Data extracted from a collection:
-- Opening Marker --

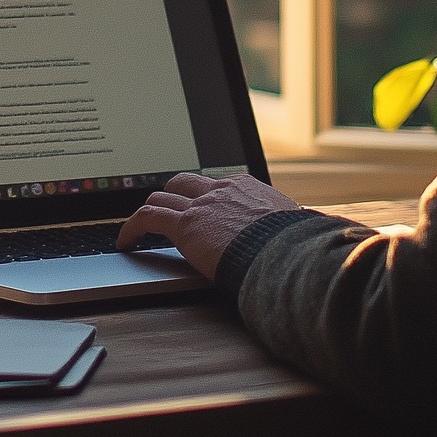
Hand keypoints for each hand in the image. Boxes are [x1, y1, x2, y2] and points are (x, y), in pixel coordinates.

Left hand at [120, 171, 300, 280]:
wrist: (286, 254)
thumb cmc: (296, 248)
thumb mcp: (294, 229)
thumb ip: (287, 229)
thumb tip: (310, 237)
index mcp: (248, 187)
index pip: (216, 184)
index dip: (202, 197)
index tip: (199, 208)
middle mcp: (222, 189)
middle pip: (184, 183)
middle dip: (171, 197)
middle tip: (164, 213)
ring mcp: (201, 205)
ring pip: (161, 197)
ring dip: (150, 212)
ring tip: (139, 228)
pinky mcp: (185, 225)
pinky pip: (147, 217)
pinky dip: (132, 227)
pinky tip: (126, 242)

-- Closing Marker --

:: Task directions ::
From the data, collect all lines where the string "thumb" appears.

:: Your solution ::
thumb cmc: (296, 248)
thumb mcp: (294, 229)
thumb ip: (287, 229)
thumb tip: (310, 237)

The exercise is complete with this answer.